Havor was a major god in the Thauzunian Orthodoxy, associated with labor, sustained effort, and endurance. In pre-Fall belief, Havor did not represent work as virtue or punishment, but as necessity. His domain governed the expenditure of effort required to maintain civilization, from manual labor to repetitive administrative tasks. Work was treated as a constant condition of existence rather than a moral measure.
  Orthodox doctrine framed labor as an obligation distributed across society rather than an individual burden. Havor represented consistency and reliability over intensity. Sudden bursts of effort were less valued than sustained productivity. Laziness was not treated as sin, but as failure to contribute to collective stability. Havor’s influence emphasized persistence rather than motivation.
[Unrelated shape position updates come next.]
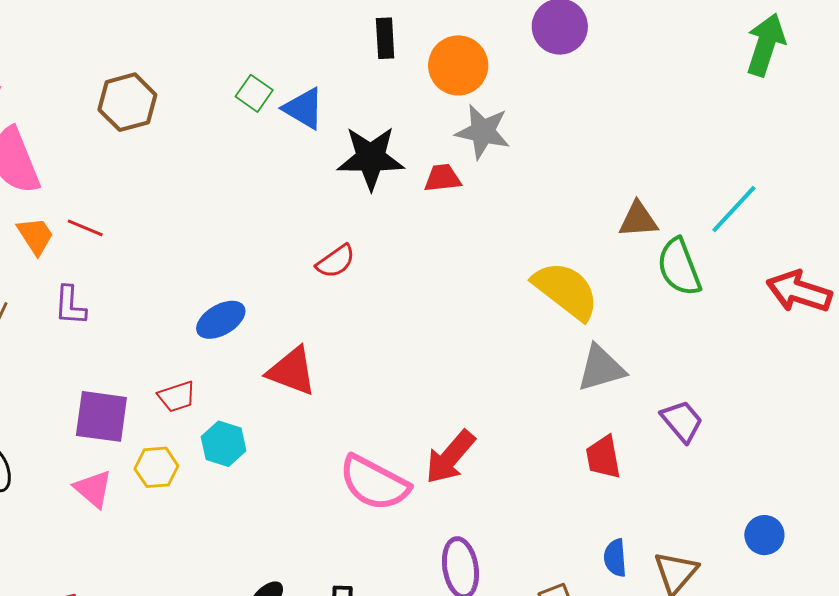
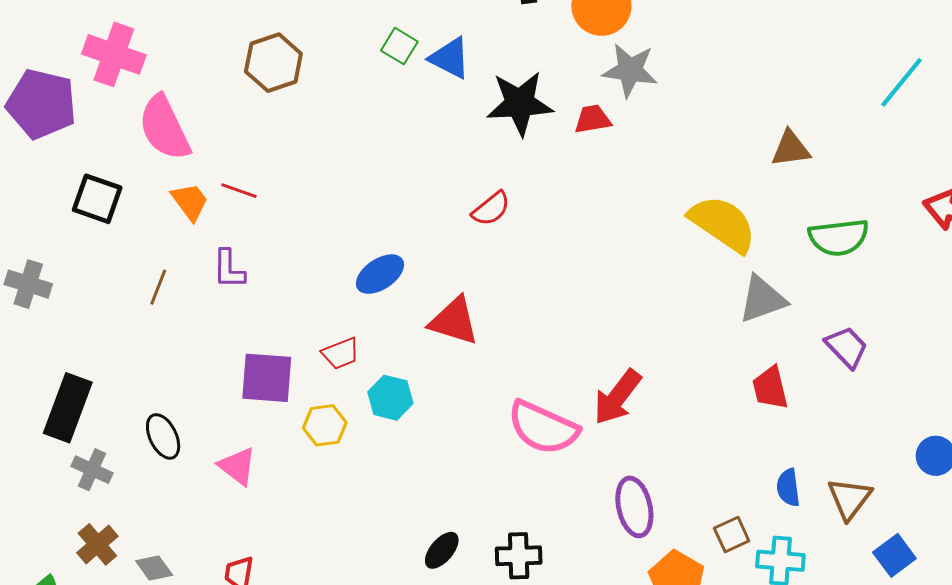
cyan line: (734, 209) -> (902, 82), moved
green semicircle: (679, 267) -> (839, 237), moved, turned -72
pink triangle: (93, 489) -> (237, 466), moved

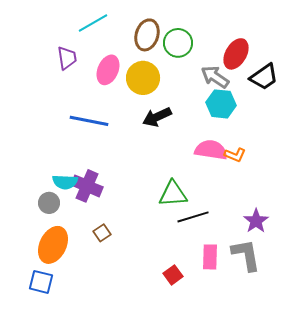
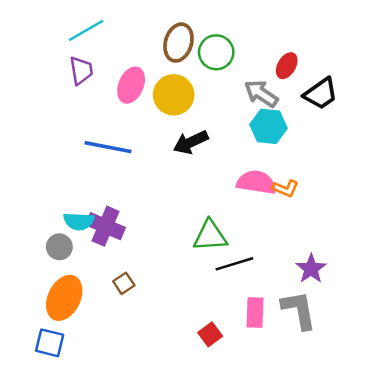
cyan line: (93, 23) -> (86, 30), moved
red ellipse: (236, 54) -> (287, 66), size x0.7

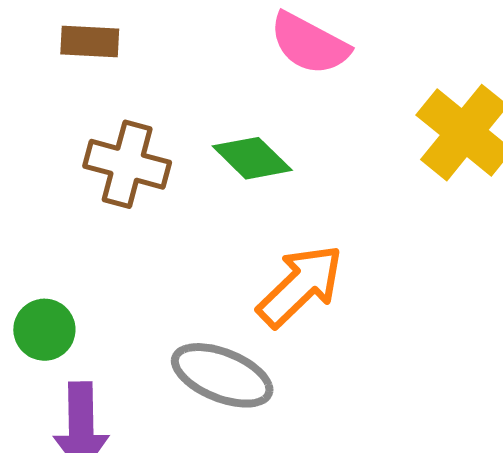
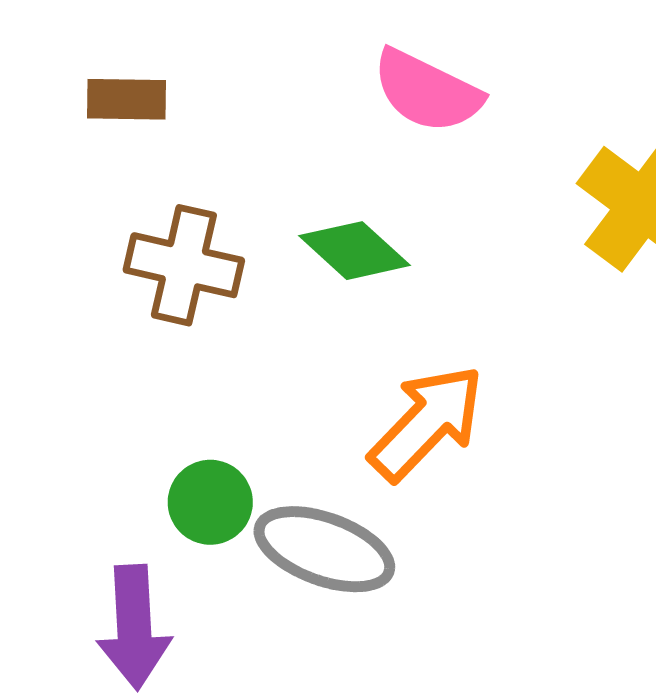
green circle: (44, 330) -> (210, 502), moved

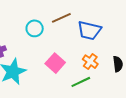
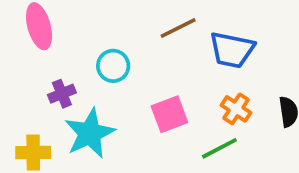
cyan circle: (35, 28) -> (113, 66), moved
pink square: (55, 63) -> (169, 114), turned 30

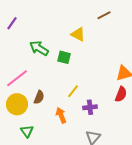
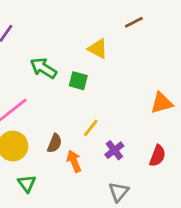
red semicircle: (121, 94) -> (157, 156), moved
brown semicircle: (39, 97) -> (55, 143), moved
purple cross: (90, 107) -> (114, 150), turned -32

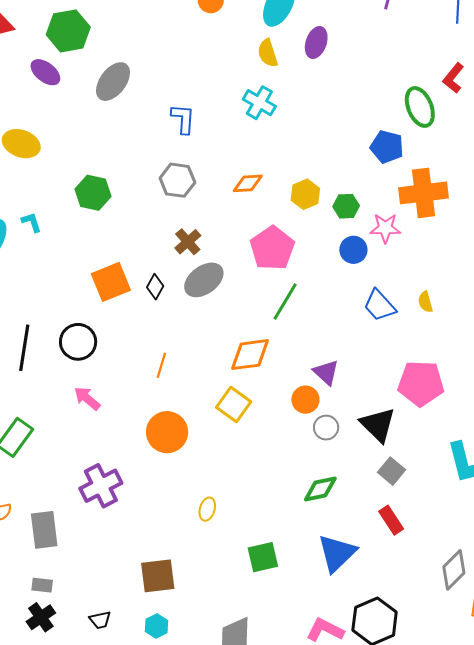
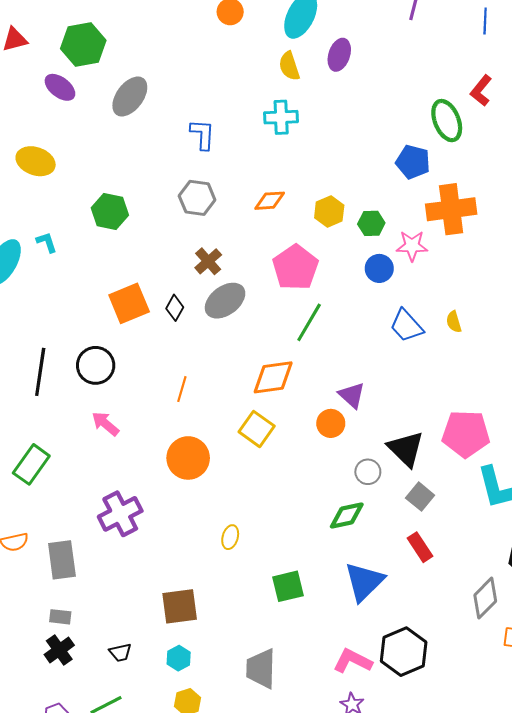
cyan cross: (259, 103) -> (281, 117), turned -32
pink pentagon: (421, 383) -> (466, 434), moved
gray circle: (326, 428) -> (368, 472), moved

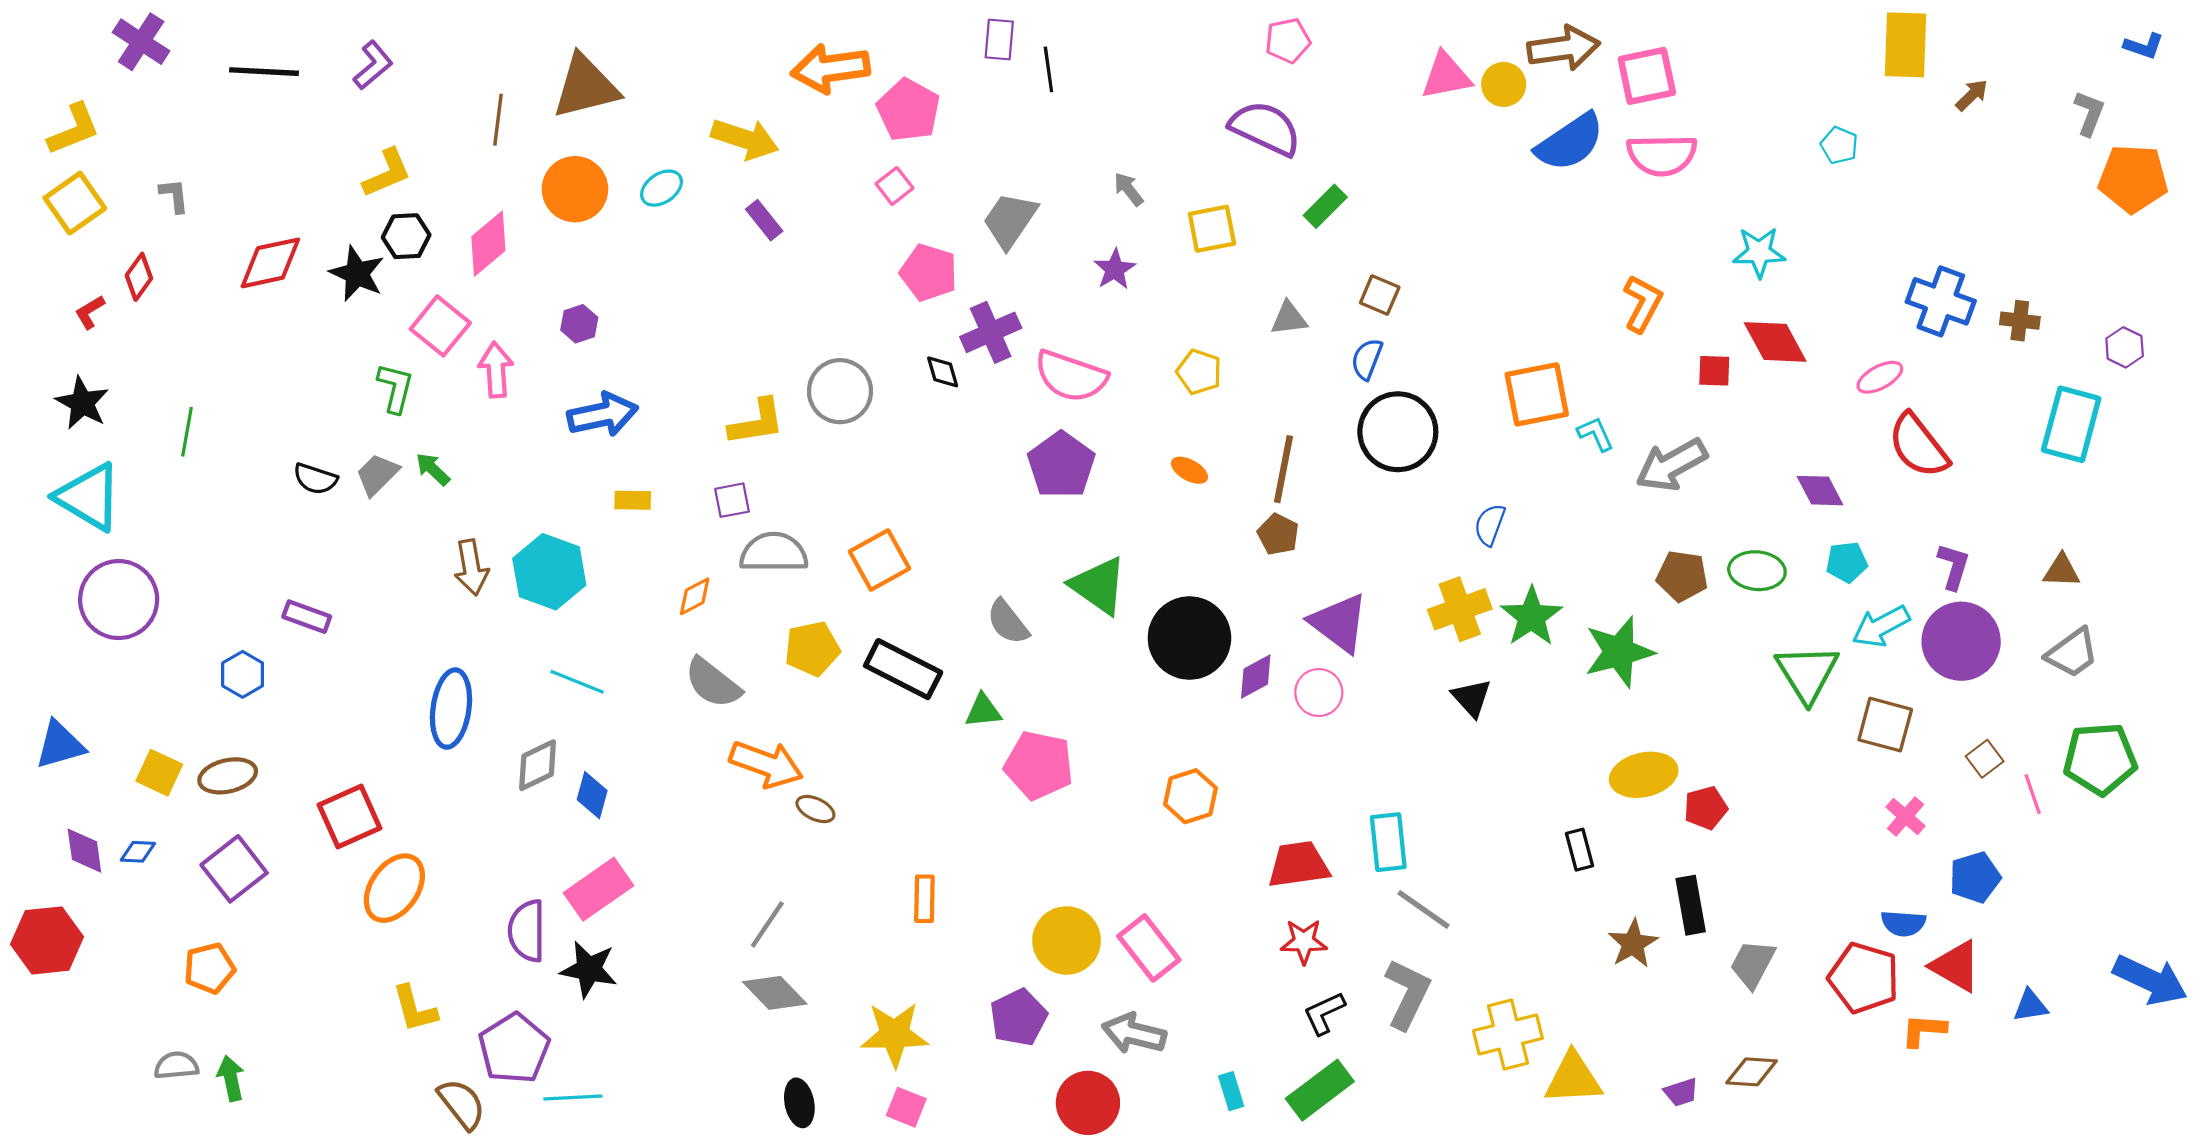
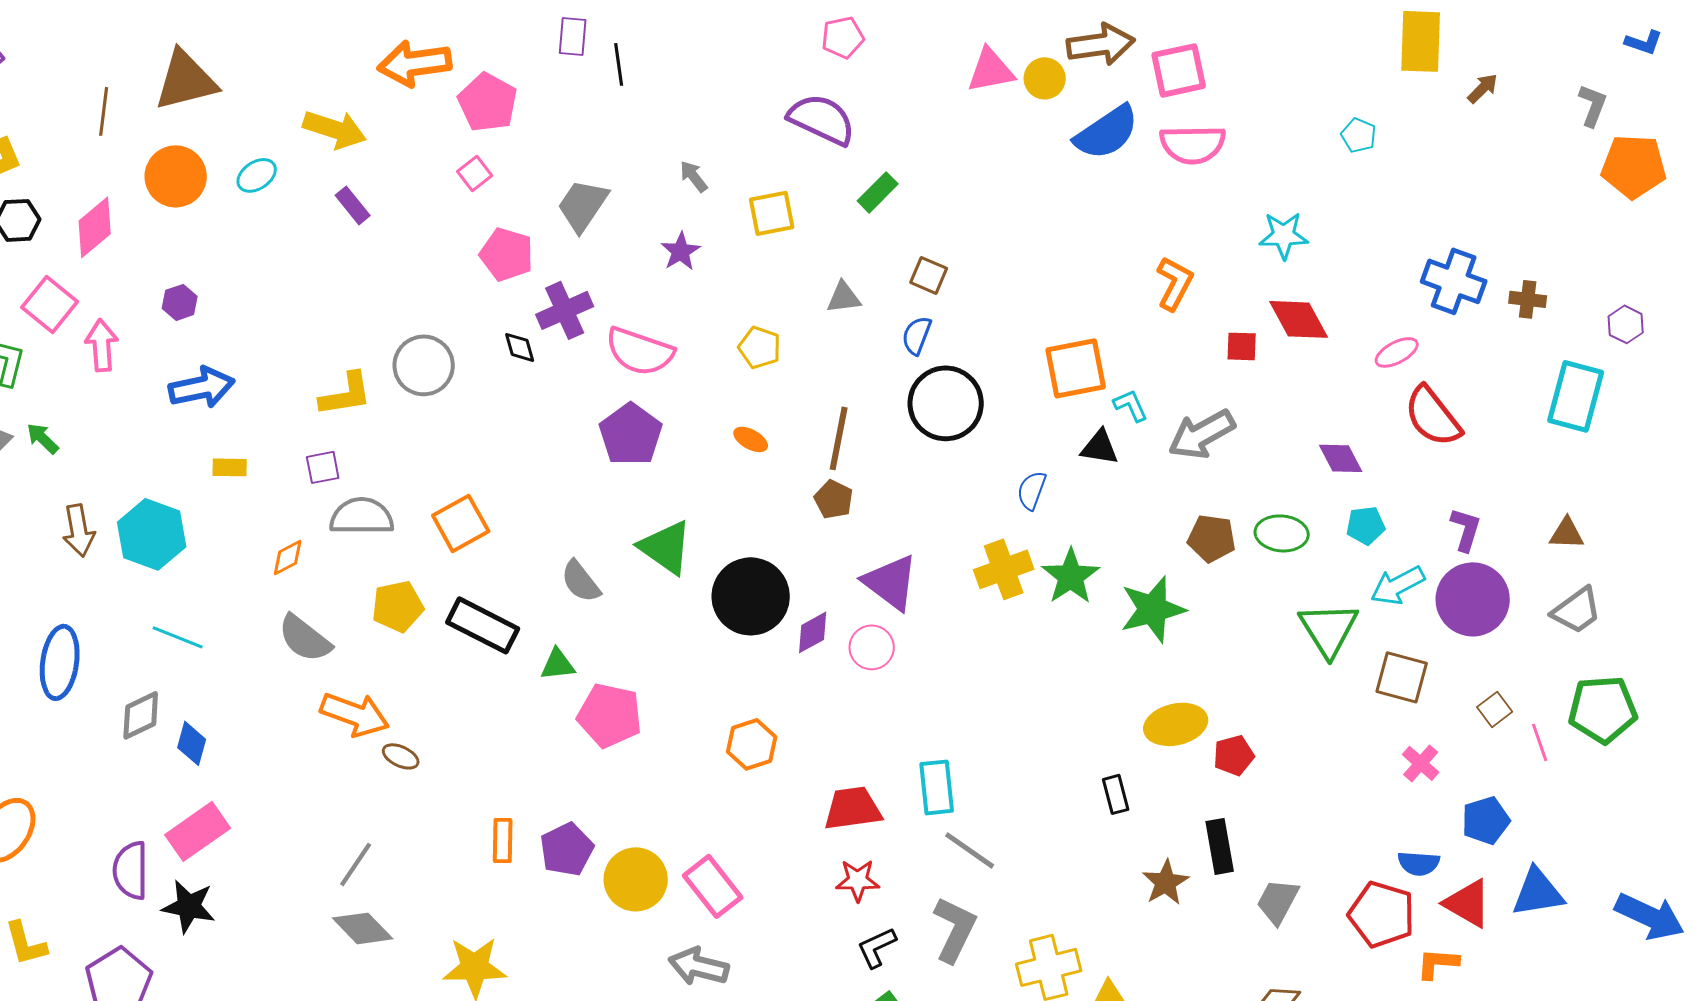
black triangle: (1472, 698) -> (1100, 447), moved, turned -39
blue triangle: (2031, 1006) -> (1538, 892), moved, size x1.6
purple pentagon: (1018, 1017) -> (567, 849), moved

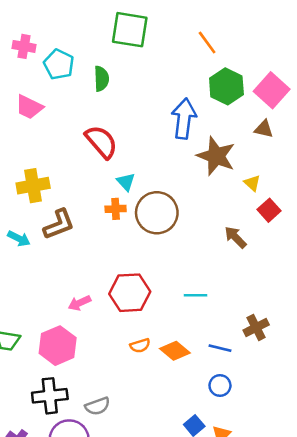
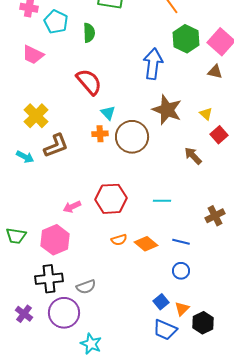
brown star: (216, 156) -> (167, 110), moved
yellow cross: (33, 186) -> (36, 116), turned -35
brown cross: (256, 327) -> (215, 216), moved

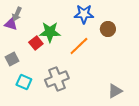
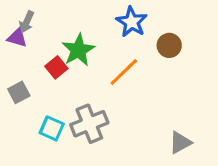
blue star: (84, 14) -> (132, 22), turned 30
green star: (50, 32) -> (78, 50), turned -30
cyan square: (24, 82) -> (52, 128), moved

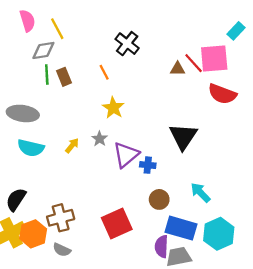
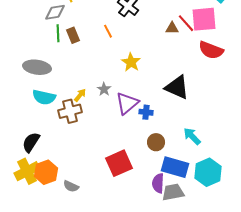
yellow star: (113, 108) -> (131, 62), moved
black triangle: (183, 136) -> (177, 87), turned -40
brown cross: (61, 218) -> (70, 111), moved

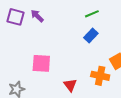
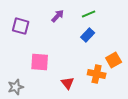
purple arrow: (37, 16) -> (58, 16), moved, turned 88
purple square: (15, 17) -> (21, 26), moved

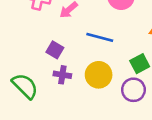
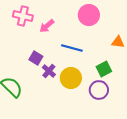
purple cross: (62, 75) -> (49, 71), moved, turned 32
  Havor was closely associated with workers, logistics systems, and maintenance operations. Pre-Fall teachings emphasized scheduling, shift rotation, and workload balance. Exhaustion was viewed as system failure rather than personal weakness. Havor reinforced the idea that societies collapsed not from lack of effort, but from mismanagement of it.
  No knowledge of Havor survives into the post-Fall era. There are no remaining references to his name, symbols, or conceptual framework in modern Vey’Zari culture. The Thauzunian Orthodoxy itself is unknown, and with its collapse, all structured understanding of Havor disappeared. He is not remembered, worshiped, or reinterpreted.